I answered your original question on Stack Overflow; I'll post here for posterity
Your code is missing the ForeachProcessor
; the NEST implementation for this is pretty much a direct translation of the Elasticsearch JSON example that you've posted in your question. It's a little easier using the Attachment
type available in NEST too, which the attachment object that the data is extracted into will deserialize into.
void Main()
{
var pool = new SingleNodeConnectionPool(new Uri("http://localhost:9200"));
var defaultIndex = "default-index";
var connectionSettings = new ConnectionSettings(pool)
.DefaultIndex(defaultIndex);
var client = new ElasticClient(connectionSettings);
if (client.IndexExists(defaultIndex).Exists)

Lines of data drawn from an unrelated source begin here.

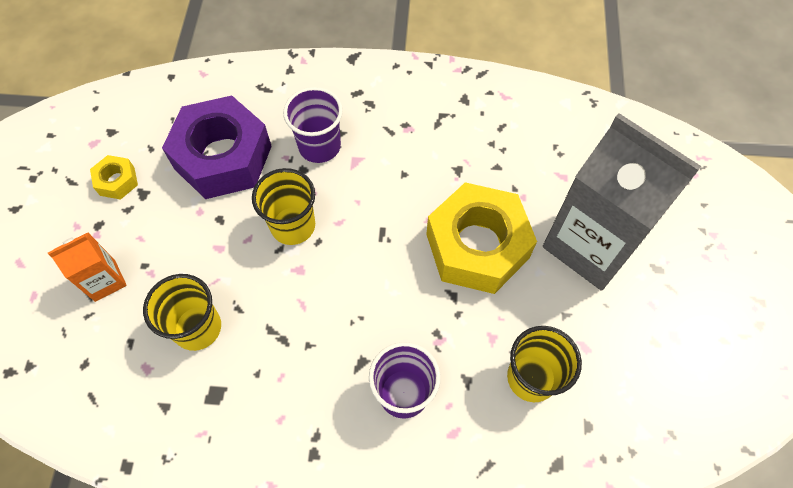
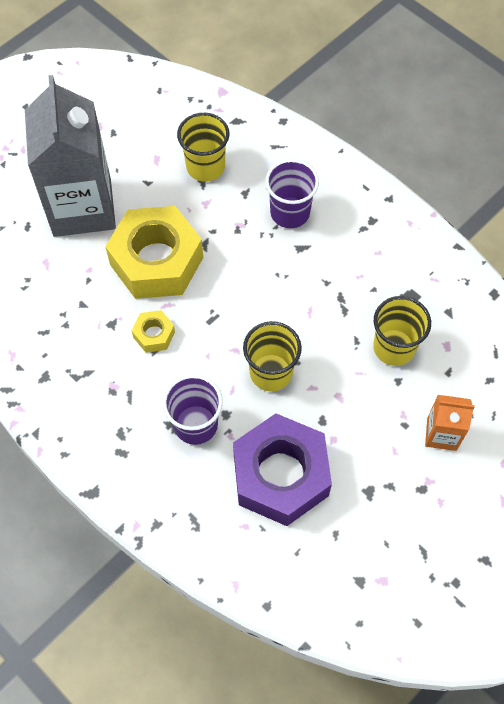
camera: 140 degrees left, 0 degrees up
(117, 181) = (383, 520): yellow nut -> yellow nut (154, 335)

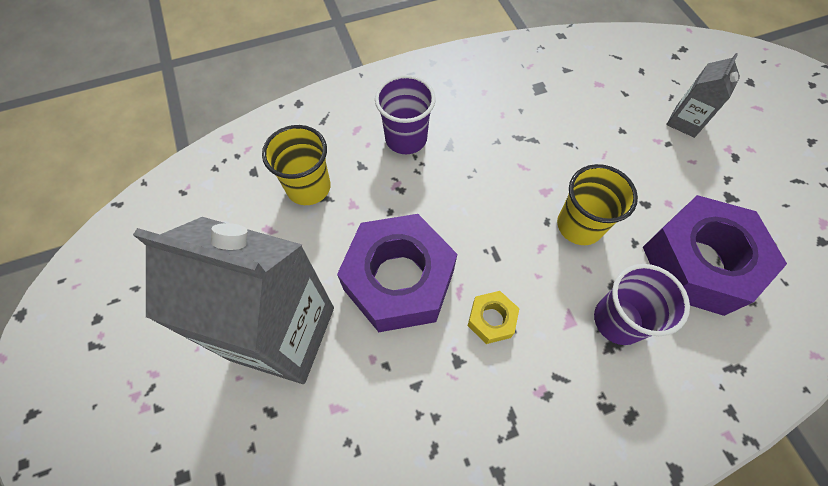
camera: 65 degrees left, 0 degrees up
(156, 261) = (399, 280): yellow nut -> purple nut
(394, 347) = (587, 119): yellow cup -> none
(441, 434) = (685, 121): orange carton -> grey carton

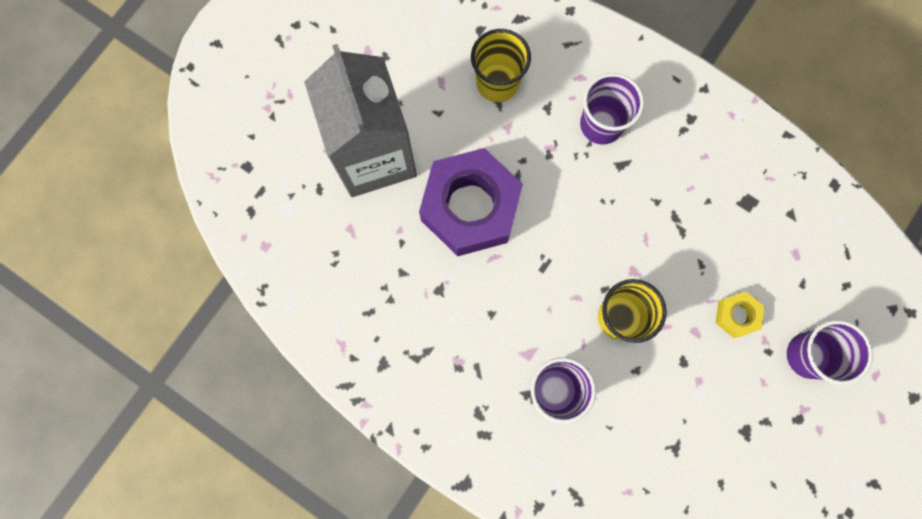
camera: 55 degrees right, 15 degrees up
(491, 320) = (487, 295): yellow nut -> yellow nut (736, 315)
(685, 121) = (808, 355): grey carton -> purple cup
(698, 263) = (653, 431): purple nut -> none

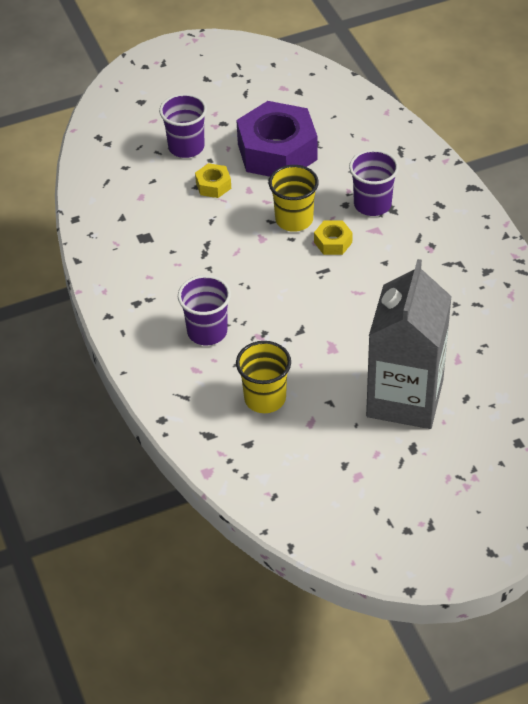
camera: 145 degrees left, 30 degrees down
(470, 207) = (352, 329): purple nut -> purple nut (277, 151)
(560, 309) = (333, 242): none -> yellow nut

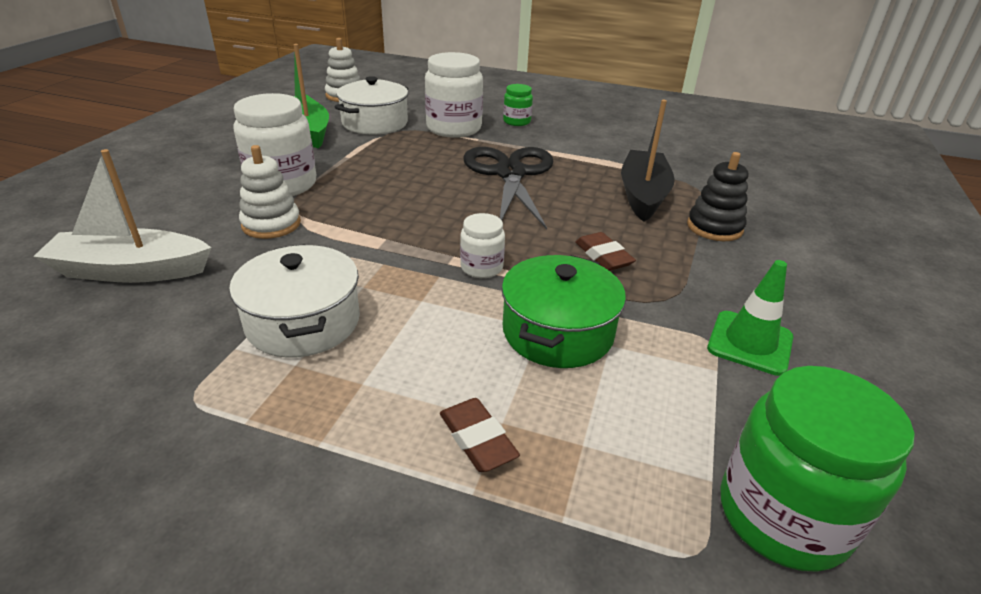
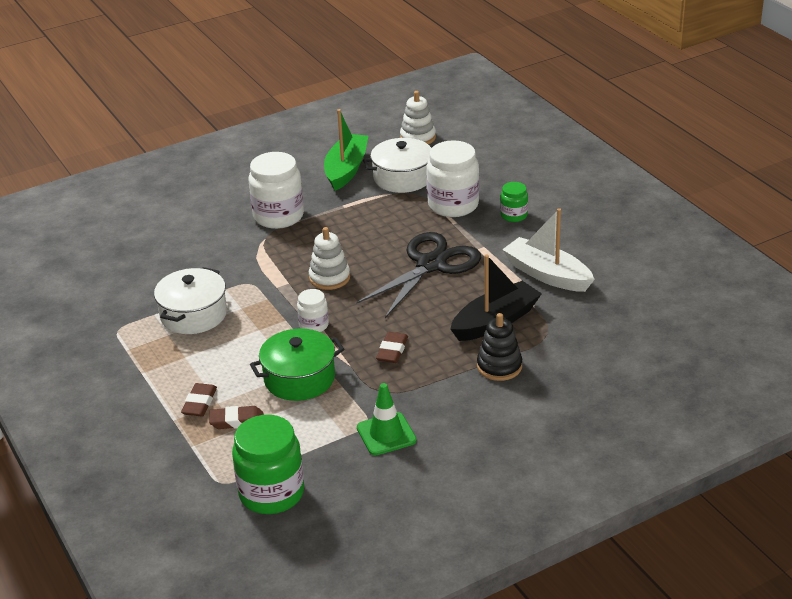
camera: 45 degrees right, 0 degrees up
(131, 271) = (150, 249): white boat -> white boat (547, 275)
(271, 224) = (241, 246): white stacking toy -> white stacking toy (329, 278)
(568, 433) = (237, 421): none -> brown eraser

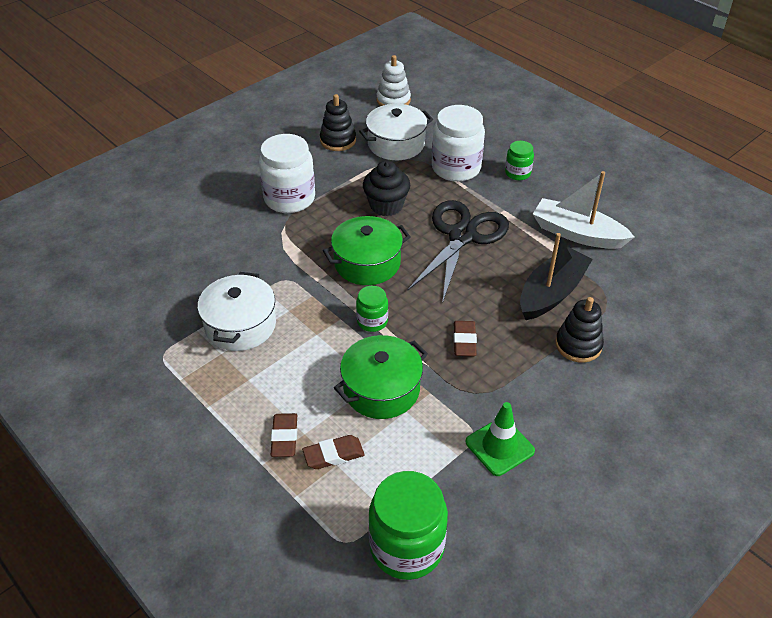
camera: 15 degrees left, 10 degrees up
(314, 325) = (372, 321): white jar -> green jar
(329, 278) = (367, 263): white stacking toy -> green pot
(346, 169) = (338, 140): green boat -> black stacking toy
(369, 231) = (386, 205): none -> black cupcake

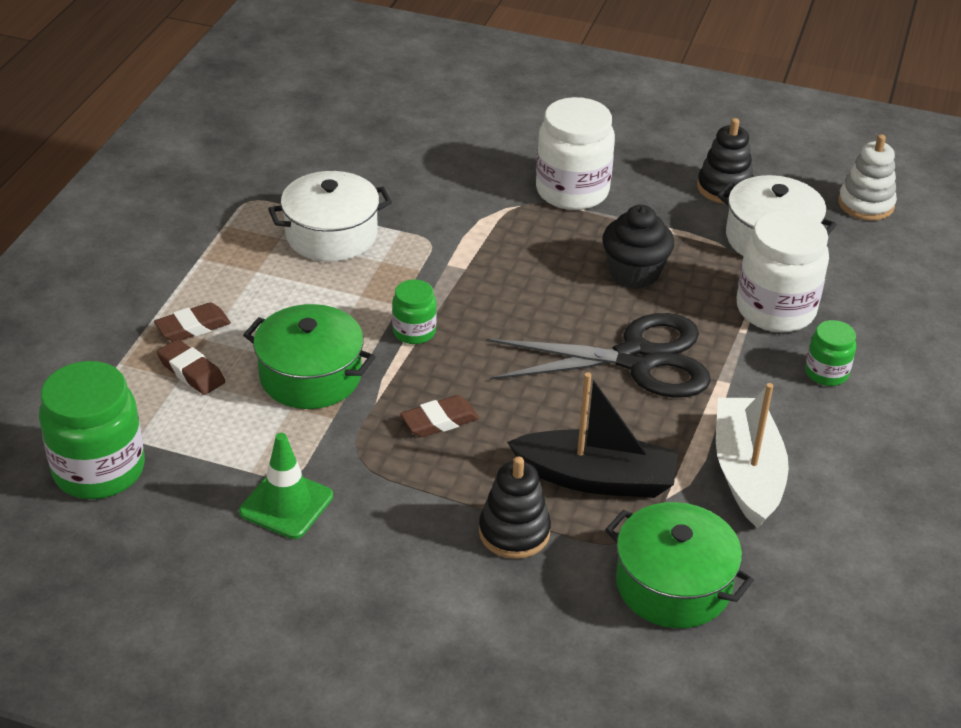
camera: 60 degrees right, 5 degrees down
(367, 263) = (512, 293): green pot -> green pot (673, 585)

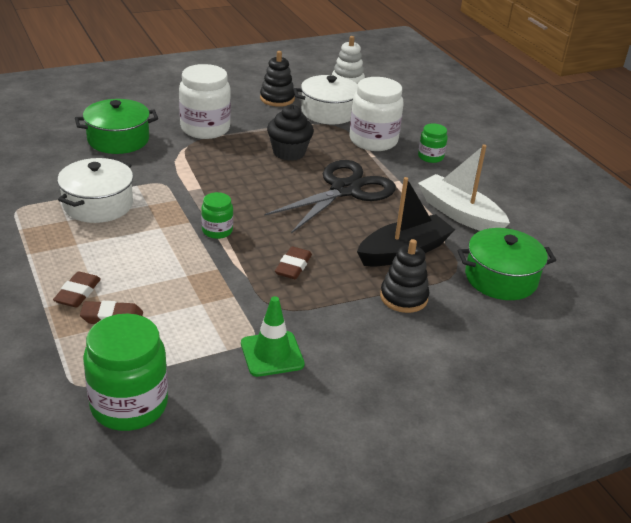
camera: 45 degrees left, 5 degrees down
(310, 376) = (190, 282): green pot -> green pot (118, 140)

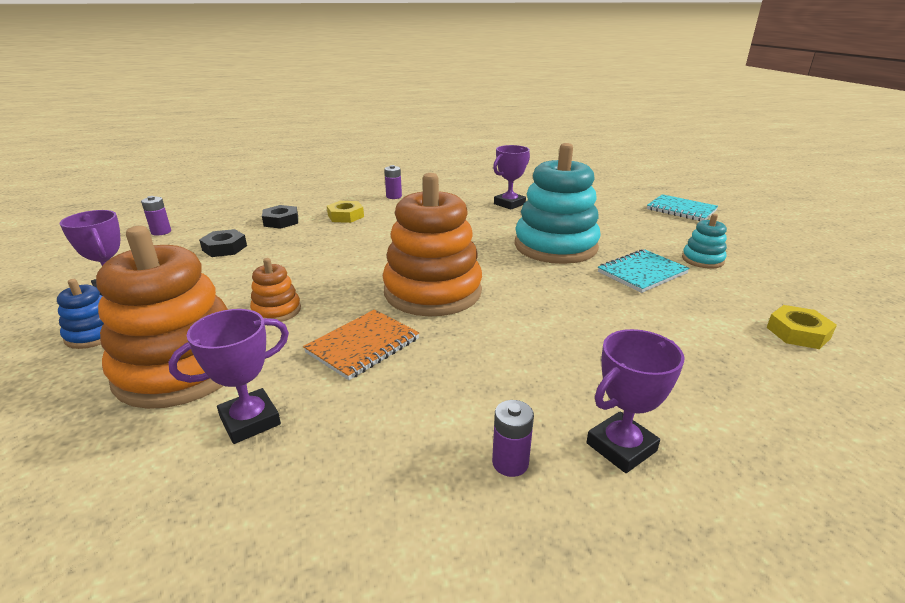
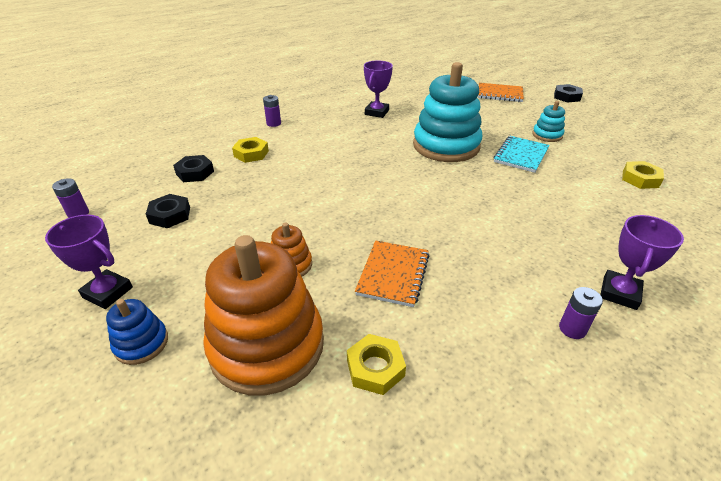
camera: 25 degrees left, 10 degrees up
(250, 421) = (375, 368): purple trophy -> yellow nut
(432, 292) = (397, 210): orange stacking toy -> none
(681, 210) = (499, 94): turquoise notebook -> orange notebook
(777, 226) = (567, 97): none -> black nut

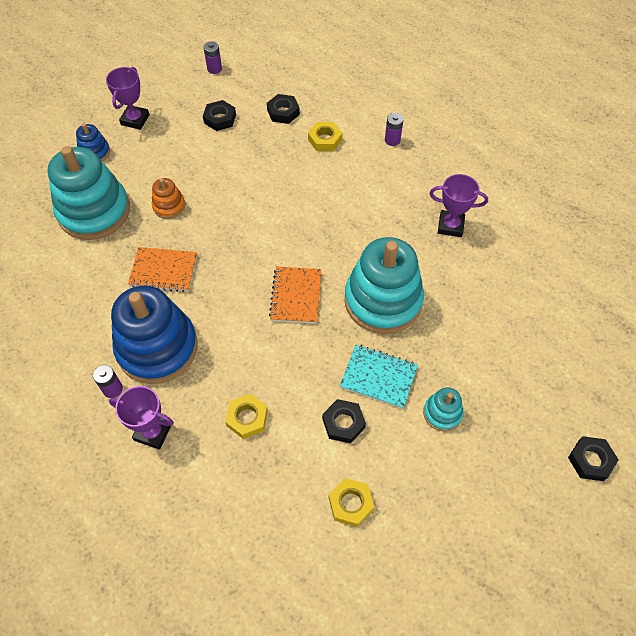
camera: 80 degrees right, 20 degrees up
(267, 345) = (94, 211): orange stacking toy -> turquoise stacking toy
(375, 368) = (77, 270): yellow nut -> yellow nut (247, 418)
(499, 94) = (564, 365): orange notebook -> orange notebook (296, 296)
(506, 285) = (157, 348): none -> blue stacking toy
(568, 175) = (343, 423): none -> black nut

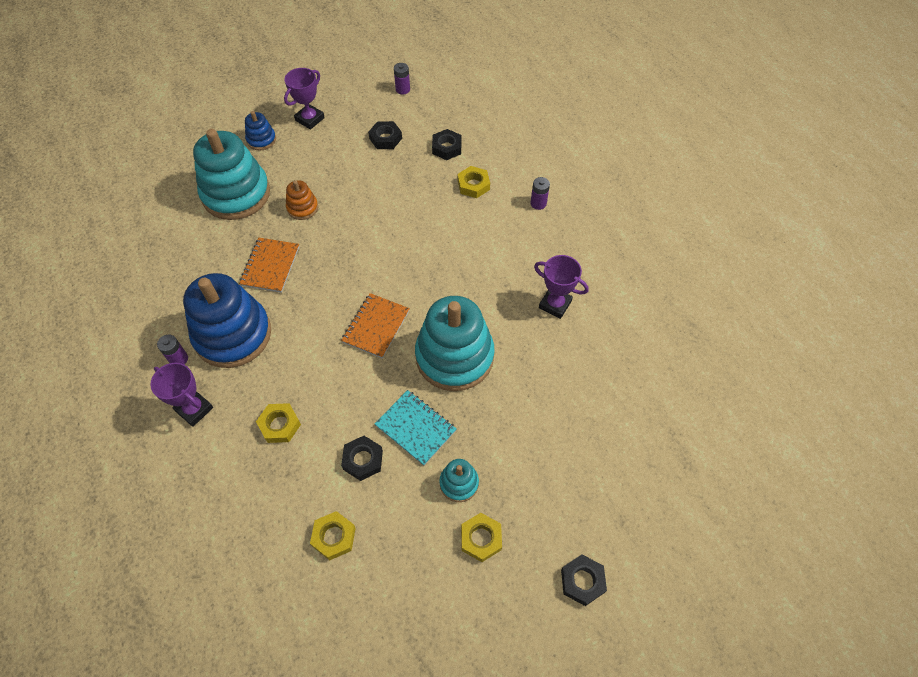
camera: 20 degrees right, 0 degrees up
(164, 271) = (270, 266): orange notebook -> orange notebook turned 75 degrees clockwise
(486, 456) = (481, 538): none -> yellow nut

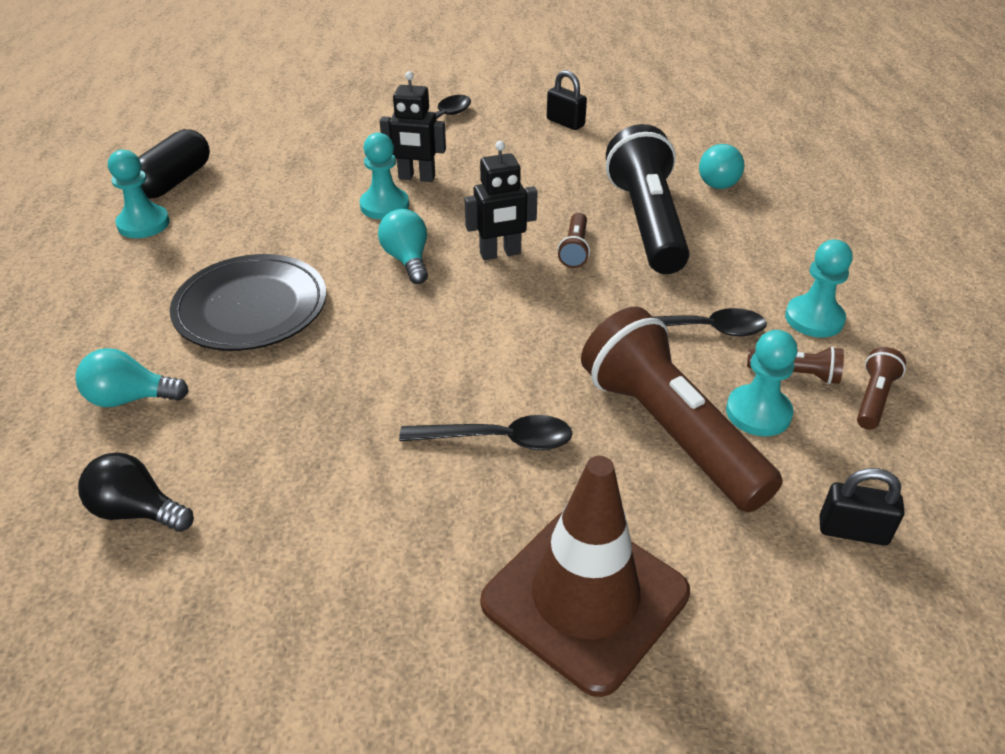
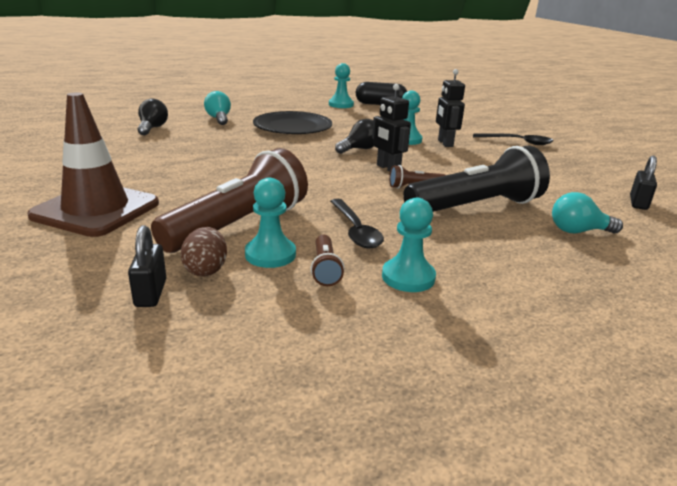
camera: 70 degrees right, 15 degrees down
(407, 259) = (359, 149): turquoise light bulb -> black light bulb
(499, 440) = (214, 182): black spoon -> none
(565, 122) = (577, 173): black padlock -> black padlock (638, 203)
(795, 475) = (206, 270): none -> brown egg
(874, 398) = (313, 306): brown flashlight -> none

client.DeleteIndex(defaultIndex);
client.PutPipeline("attachments", p => p
.Processors(pp => pp
.Description("Document attachment pipeline")
.Foreach<Document>(fe => fe
.Field(f => f.Attachments)
.Processor(fep => fep
.Attachment<Attachment>(a => a
.Field("_ingest._value.data")
.TargetField("_ingest._value.attachment")
)
)
)
)
);
var indexResponse = client.Index(new Document
{
Attachments = new List<DocumentAttachment>
{
new DocumentAttachment { Data = "dGhpcyBpcwpqdXN0IHNvbWUgdGV4dAo=" },
new DocumentAttachment { Data = "VGhpcyBpcyBhIHRlc3QK" }
}
},
i => i.Pipeline("attachments")
);
var getResponse = client.Get<Document>(indexResponse.Id);
}
public class Document
{
public List<DocumentAttachment> Attachments { get; set; }
}
public class DocumentAttachment
{
public string Data { get; set; }
public Attachment Attachment { get; set; }
}
returns
{
"_index" : "default-index",
"_type" : "document",
"_id" : "AVrOVuC1vjcwkxZzCHYS",
"_version" : 1,
"found" : true,
"_source" : {
"attachments" : [
{
"data" : "dGhpcyBpcwpqdXN0IHNvbWUgdGV4dAo=",
"attachment" : {
"content_type" : "text/plain; charset=ISO-8859-1",
"language" : "en",
"content" : "this is\njust some text",
"content_length" : 24
}
},
{
"data" : "VGhpcyBpcyBhIHRlc3QK",
"attachment" : {
"content_type" : "text/plain; charset=ISO-8859-1",
"language" : "en",
"content" : "This is a test",
"content_length" : 16
}
}
]
}
}
You can chain the RemoveProcessor
on to remove the data field from _source too, just specify another ForeachProcessor
after the current ForeachProcessor
that contains the RemoveProcessor
, targeting the data
field. Take a look at this answer for what the json would look like.